# Excerto fornecido
* * * * * * * * *

João de Araújo Correia, miniaturista confesso, aprofunda estes “casos humanos” em narrativas que, em média, não ultrapassam quatro ou cinco páginas, o que implica mestria no domínio da língua e da técnica narrativa.

Referindo-se ao conjunto da sua obra, considera o contista, em Palavras fora da boca, que nela a bondade está pouco representada, “porque o Mal é mais dramático do que o Bem”. Em Contos bárbaros o bem só sai vitorioso no “Conto de Natal”, com uma criança enjeitada a ser reconhecida pelo pai, que promete casar com a mãe, em “Para o meu bispo”, no qual a azeda mãe do bispo estoira literalmente de felicidade por regressar à sua vida simples da aldeia, e em “O ferro bento”, uma curiosa história em que o feitiço se vira contra o feiticeiro, punindo quem, não sendo crente, vive de explorar a fé alheia.

* * * * * * * * *

# O que fazer
Copie fielmente o trecho do excerto fornecido que começa em "Referindo-se ao conjunto" e termina em "a fé alheia.", incluindo estas últimas palavras. Os dados que vêm a seguir não são necessários para esta tarefa.

# Dados apresentados
* * * * * * * * *

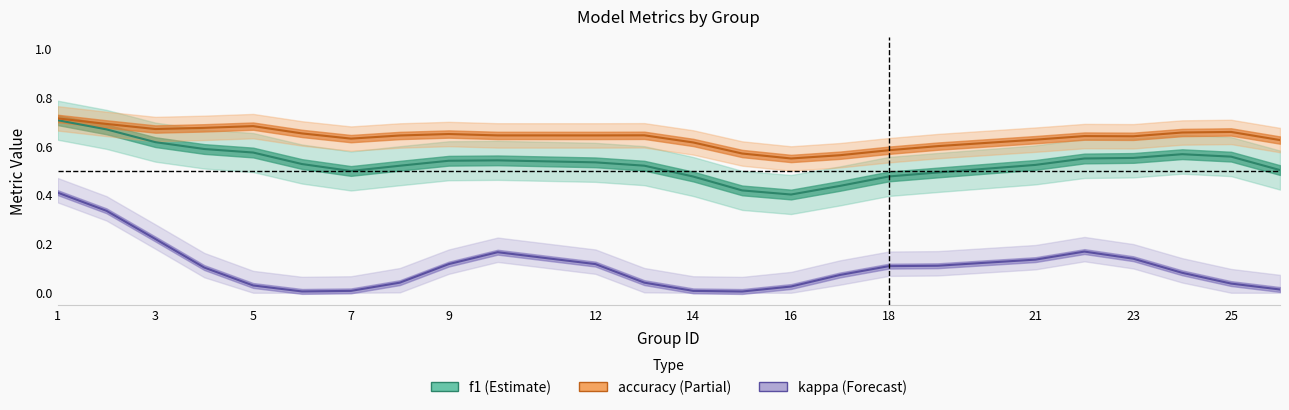

True or false: f1 and accuracy intersect in this chart.

False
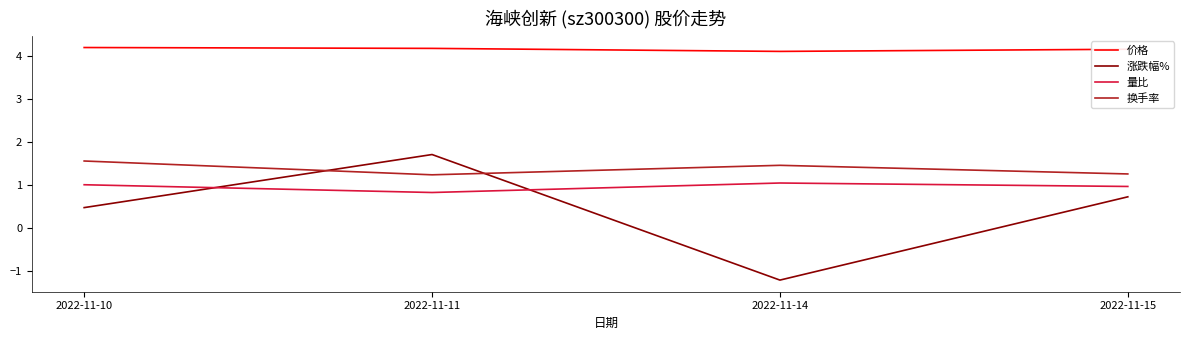

The 价格 series shows 4.2 at 2022-11-15. True or false?

True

* * * * * * * * *

# Resultado da tarefa
Referindo-se ao conjunto da sua obra, considera o contista, em Palavras fora da boca, que nela a bondade está pouco representada, “porque o Mal é mais dramático do que o Bem”. Em Contos bárbaros o bem só sai vitorioso no “Conto de Natal”, com uma criança enjeitada a ser reconhecida pelo pai, que promete casar com a mãe, em “Para o meu bispo”, no qual a azeda mãe do bispo estoira literalmente de felicidade por regressar à sua vida simples da aldeia, e em “O ferro bento”, uma curiosa história em que o feitiço se vira contra o feiticeiro, punindo quem, não sendo crente, vive de explorar a fé alheia.